With four minutes of the derby remaining, the United captain caught Haaland flush on the right knee with a horrendous studs-up challenge.
"I f*cking hit him hard," Keane admitted. "The ball was there (I think). Take that you c*nt."
David Elleray promptly issued a straight red card to an almost disinterested Keane, who walked off the field, but not before bending over the prone Haaland to say, "Don’t ever stand over me again sneering about fake injuries. And tell your pal Wetherall there’s some for him as well."
It was Keane who disclosed what he had said; Haaland had actually remained tight-lipped on that particular aspect of the incident.
"It's funny: since 1997, he's never once looked me in the eye," Haaland told reporters at the time. "There are always hard fouls in a game like this, but that was well over the top.
"I won't tell you what he said to me. Let's just say it wasn't very nice. I'm only glad my leg was off the ground; otherwise he would have done me a lot of damage.
"I must upgrade my insurance the next time we play Manchester United."
Keane was fined £5,000 ($6,100) and suspended for three games for his dismissal. However, after admitting in his autobiography that his foul was an act of retribution, he was fined an additional £150,000 ($184,000) by the Football Association (FA) and banned for a further five games.
They had found Keane guilty of two counts of bringing the game into disrepute. The first related to the foul, which was deemed to have been "improperly motivated, with an apparent element of revenge".
The second charge related to Keane "allegedly publishing for financial profit or reward" an account of the incident in his autobiography.
He later admitted that he was "hurt" by the idea that he had tried to injury a fellow professional "in the hope of selling some extra books”.
However, even then, he expressed no remorse for the challenge.
"[Haaland] was an absolute pr*ck to play against," he wrote in another book, 'Second Half', which was published in 2014. "Niggling, sneaky.
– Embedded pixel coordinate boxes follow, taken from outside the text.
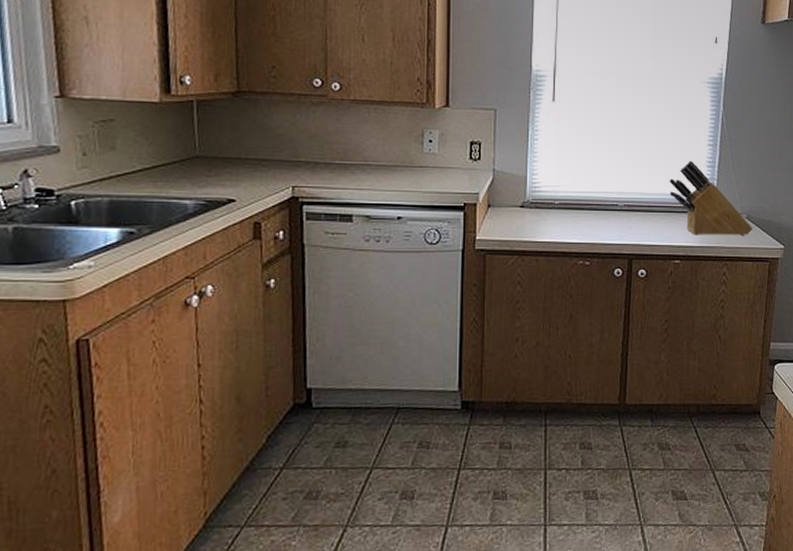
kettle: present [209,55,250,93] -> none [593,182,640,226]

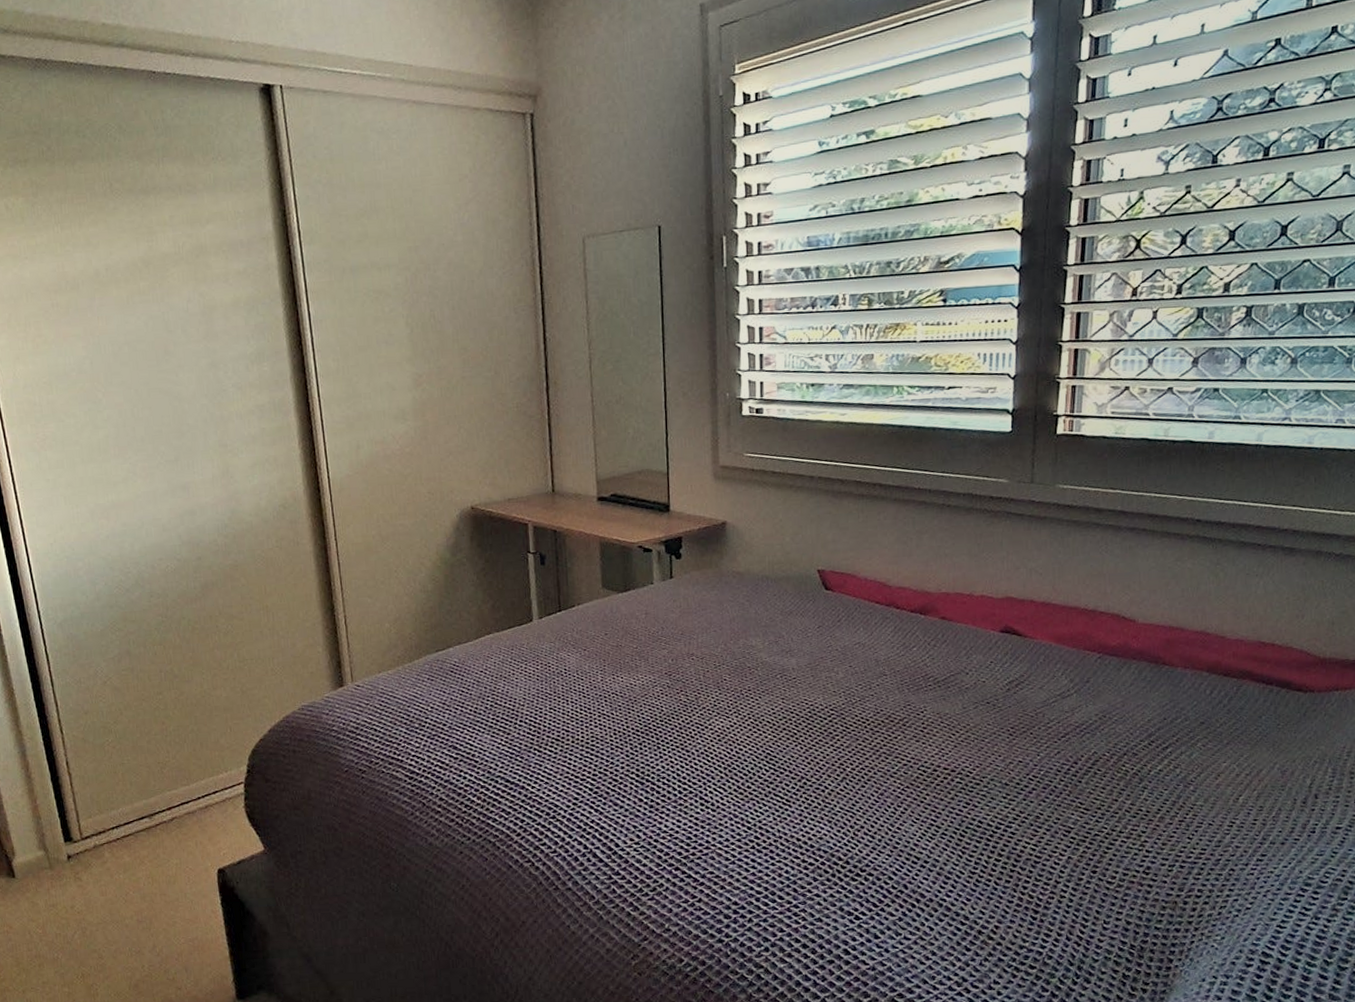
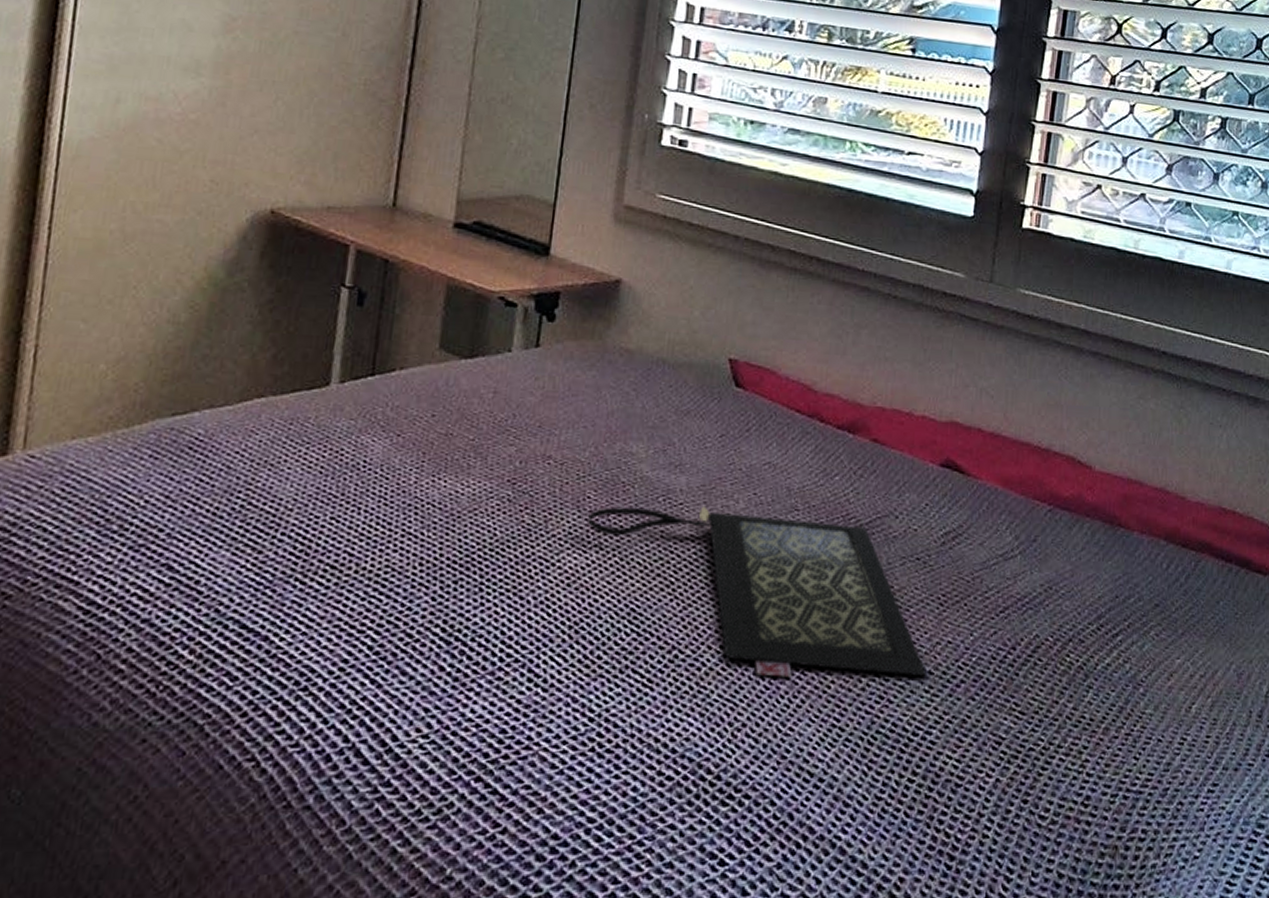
clutch bag: none [727,678,1004,794] -> present [588,506,928,677]

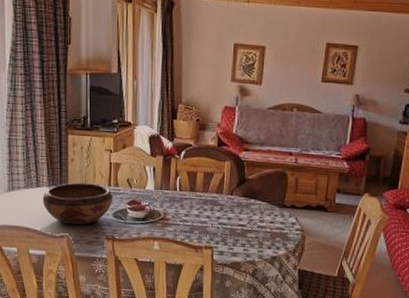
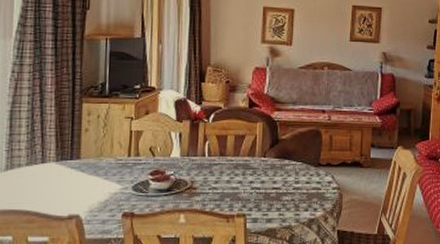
decorative bowl: present [42,182,114,226] -> none [48,155,134,204]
I did want to nail him and let him know what was happening.
"I wanted to hurt him and stand over him and go: 'Take that, you c*nt.' I don’t regret that. But I had no wish to injure him."
The myth persists, though, that Keane not only injured Haaland, but also ended his career.
However, Haaland finished the game in question and also played half of a Norway friendly four days later before racking up 68 minutes of Leeds' next league game.
He did undergo surgery that summer but it was on his left knee – rather than his right.
Haaland was ultimately forced to retire due to injury in 2003 and when later asked about the last impacting of Keane's challenge, Haaland told the Daily Mail, “The knee still hurts, that isn’t going to go away. I have to accept that.
"Did that tackle end my career? Well, I never played a full game again, did I? It seems like a great coincidence, don’t you think?"
However, despite talk of a court case, Haaland never took legal action and, in 2014, told BBC Radio 5 Live: “I don’t blame him for kicking me in other games or that particular game.
"What I was concerned and worried about is that he said, in his first book, that he wanted to take revenge. And I don’t think that’s part and parcel of football."
He then added: "I don’t blame him. I never actually said he finished my career. It was my last full game in England, so maybe he had something to do with it."
Whatever the reason, the fact remains that while Keane may be guilty of many things, ending Haaland's career isn't one of them.